Reading passage:
-=-=-=-=-

By Caroline B. Glick
Monday, March 5, 2007
The general tendency of Westerners is to view global jihad as a foreign policy issue. But today it is clear that it is also a domestic policy issue.
Over the weekend The Sunday Telegraph reported that a recently circulated British intelligence report warned: "The terrorist threat facing Britain from home-grown al-Qaida agents is higher than at any time since the September 11 attacks in 2001."
After foiling the jihadist plot to down US-bound British passenger aircraft last summer, MI5 director Eliza Manningham-Buller claimed that there are some 1,600 British Muslims actively involved in plotting attacks against Britain. According to the intelligence report cited in the Sunday Telegraph, today that number exceeds 2,000.
As one senior British political source told the newspaper, "The Security Services have constantly warned that the task of countering Islamic terrorism is a daunting one. There will be more attacks in Britain."
It is not surprising that Britain faces the specter of mass attacks carried out by its own citizens in the name of Allah. Repeated exposes of the goings-on in British mosques and in supposedly "moderate" British Muslim communal organizations have shown unequivocally that they are being used as indoctrination centers for jihad.
A poll published last month by Britain's Policy Exchange think tank bore out the poisonous impact this indoctrination has had on young Muslims in the country. Thirty-seven percent of British Muslims between the ages of 16-24 would rather live under Shari'a law than under British Common Law; 36 percent think Muslims should be killed if they convert to another religion; 13 percent admire al-Qaida and similar terror groups; and a whopping 74 percent of young British Muslims believe women should wear veils.
WHILE IT is true that in the US the danger of home-grown jihadists to national security is lower than it is in Britain, it is also true that there is a growing phenomenon of jihadist violence being perpetrated by Muslim men against American civilians in the name of jihad.
Ten days ago, the Investors Business Daily published an editorial enumerating a partial list of acts of terrorism carried out by Muslim men against their fellow Americans since the September 11 attacks. Most recently, Sulejman Talovic entered a shopping mall in Salt Lake City, murdered five and wounded four unsuspecting shoppers before being killed by an off-duty police officer.

-=-=-=-=-

Supplied entries:
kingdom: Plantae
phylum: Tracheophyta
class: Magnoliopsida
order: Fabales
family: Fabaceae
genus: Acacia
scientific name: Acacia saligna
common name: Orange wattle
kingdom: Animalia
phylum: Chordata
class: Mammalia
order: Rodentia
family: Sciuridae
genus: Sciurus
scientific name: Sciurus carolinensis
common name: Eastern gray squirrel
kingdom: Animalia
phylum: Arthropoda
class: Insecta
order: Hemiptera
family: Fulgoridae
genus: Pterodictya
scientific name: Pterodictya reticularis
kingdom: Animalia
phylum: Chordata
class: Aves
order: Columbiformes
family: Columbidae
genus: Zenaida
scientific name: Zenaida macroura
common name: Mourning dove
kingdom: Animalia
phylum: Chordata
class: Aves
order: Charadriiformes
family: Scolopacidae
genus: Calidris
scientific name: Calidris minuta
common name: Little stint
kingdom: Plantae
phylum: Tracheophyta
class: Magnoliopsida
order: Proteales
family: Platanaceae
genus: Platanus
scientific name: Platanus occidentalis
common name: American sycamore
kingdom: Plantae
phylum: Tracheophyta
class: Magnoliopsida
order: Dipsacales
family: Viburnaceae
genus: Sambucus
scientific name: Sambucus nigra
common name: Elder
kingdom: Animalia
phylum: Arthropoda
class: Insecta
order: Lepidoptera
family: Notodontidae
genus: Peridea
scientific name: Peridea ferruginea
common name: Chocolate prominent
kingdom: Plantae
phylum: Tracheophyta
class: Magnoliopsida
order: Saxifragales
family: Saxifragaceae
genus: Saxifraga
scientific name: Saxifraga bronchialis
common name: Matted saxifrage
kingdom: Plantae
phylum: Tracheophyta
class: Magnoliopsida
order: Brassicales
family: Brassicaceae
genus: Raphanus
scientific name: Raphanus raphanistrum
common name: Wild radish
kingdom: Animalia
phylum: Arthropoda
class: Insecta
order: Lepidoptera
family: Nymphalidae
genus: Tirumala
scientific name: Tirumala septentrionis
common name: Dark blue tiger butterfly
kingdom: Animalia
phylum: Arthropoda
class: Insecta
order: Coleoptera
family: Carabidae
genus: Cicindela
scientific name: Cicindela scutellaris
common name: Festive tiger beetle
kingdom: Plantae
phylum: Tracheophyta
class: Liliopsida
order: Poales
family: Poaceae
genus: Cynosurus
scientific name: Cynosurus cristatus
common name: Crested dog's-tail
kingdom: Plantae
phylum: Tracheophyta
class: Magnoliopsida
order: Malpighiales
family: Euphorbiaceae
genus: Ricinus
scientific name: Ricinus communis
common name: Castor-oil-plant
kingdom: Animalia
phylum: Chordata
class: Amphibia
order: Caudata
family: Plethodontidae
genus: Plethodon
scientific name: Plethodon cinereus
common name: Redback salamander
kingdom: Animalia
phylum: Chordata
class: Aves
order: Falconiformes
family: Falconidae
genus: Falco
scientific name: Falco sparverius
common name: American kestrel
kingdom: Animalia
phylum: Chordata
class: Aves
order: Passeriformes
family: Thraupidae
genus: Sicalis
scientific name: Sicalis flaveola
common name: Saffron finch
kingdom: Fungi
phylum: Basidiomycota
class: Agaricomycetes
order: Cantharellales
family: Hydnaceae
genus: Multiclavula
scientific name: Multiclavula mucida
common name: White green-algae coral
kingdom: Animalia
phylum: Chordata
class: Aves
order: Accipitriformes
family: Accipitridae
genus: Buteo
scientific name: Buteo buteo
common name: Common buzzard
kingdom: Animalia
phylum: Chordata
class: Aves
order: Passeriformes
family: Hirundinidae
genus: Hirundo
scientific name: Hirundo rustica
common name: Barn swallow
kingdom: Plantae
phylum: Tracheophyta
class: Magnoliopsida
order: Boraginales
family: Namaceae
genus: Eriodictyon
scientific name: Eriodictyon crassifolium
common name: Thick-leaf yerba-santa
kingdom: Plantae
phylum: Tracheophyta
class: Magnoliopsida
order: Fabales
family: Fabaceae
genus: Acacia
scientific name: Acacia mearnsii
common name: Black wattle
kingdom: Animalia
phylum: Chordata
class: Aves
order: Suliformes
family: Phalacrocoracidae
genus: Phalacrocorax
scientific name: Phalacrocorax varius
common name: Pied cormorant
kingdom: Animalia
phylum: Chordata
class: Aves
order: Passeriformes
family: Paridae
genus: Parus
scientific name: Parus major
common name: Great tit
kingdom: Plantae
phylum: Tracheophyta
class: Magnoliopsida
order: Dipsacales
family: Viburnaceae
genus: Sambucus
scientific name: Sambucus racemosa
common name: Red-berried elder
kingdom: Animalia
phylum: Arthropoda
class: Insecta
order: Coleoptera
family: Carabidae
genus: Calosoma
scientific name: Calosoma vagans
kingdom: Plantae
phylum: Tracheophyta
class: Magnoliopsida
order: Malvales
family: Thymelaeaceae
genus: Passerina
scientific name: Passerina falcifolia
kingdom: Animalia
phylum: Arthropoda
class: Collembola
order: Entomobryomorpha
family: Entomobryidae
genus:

-=-=-=-=-

What you are asked to do: Reproduce the column on home-grown jihad above word for word, from the byline through its final sentence.

Task answer:
By Caroline B. Glick
Monday, March 5, 2007
The general tendency of Westerners is to view global jihad as a foreign policy issue. But today it is clear that it is also a domestic policy issue.
Over the weekend The Sunday Telegraph reported that a recently circulated British intelligence report warned: "The terrorist threat facing Britain from home-grown al-Qaida agents is higher than at any time since the September 11 attacks in 2001."
After foiling the jihadist plot to down US-bound British passenger aircraft last summer, MI5 director Eliza Manningham-Buller claimed that there are some 1,600 British Muslims actively involved in plotting attacks against Britain. According to the intelligence report cited in the Sunday Telegraph, today that number exceeds 2,000.
As one senior British political source told the newspaper, "The Security Services have constantly warned that the task of countering Islamic terrorism is a daunting one. There will be more attacks in Britain."
It is not surprising that Britain faces the specter of mass attacks carried out by its own citizens in the name of Allah. Repeated exposes of the goings-on in British mosques and in supposedly "moderate" British Muslim communal organizations have shown unequivocally that they are being used as indoctrination centers for jihad.
A poll published last month by Britain's Policy Exchange think tank bore out the poisonous impact this indoctrination has had on young Muslims in the country. Thirty-seven percent of British Muslims between the ages of 16-24 would rather live under Shari'a law than under British Common Law; 36 percent think Muslims should be killed if they convert to another religion; 13 percent admire al-Qaida and similar terror groups; and a whopping 74 percent of young British Muslims believe women should wear veils.
WHILE IT is true that in the US the danger of home-grown jihadists to national security is lower than it is in Britain, it is also true that there is a growing phenomenon of jihadist violence being perpetrated by Muslim men against American civilians in the name of jihad.
Ten days ago, the Investors Business Daily published an editorial enumerating a partial list of acts of terrorism carried out by Muslim men against their fellow Americans since the September 11 attacks. Most recently, Sulejman Talovic entered a shopping mall in Salt Lake City, murdered five and wounded four unsuspecting shoppers before being killed by an off-duty police officer.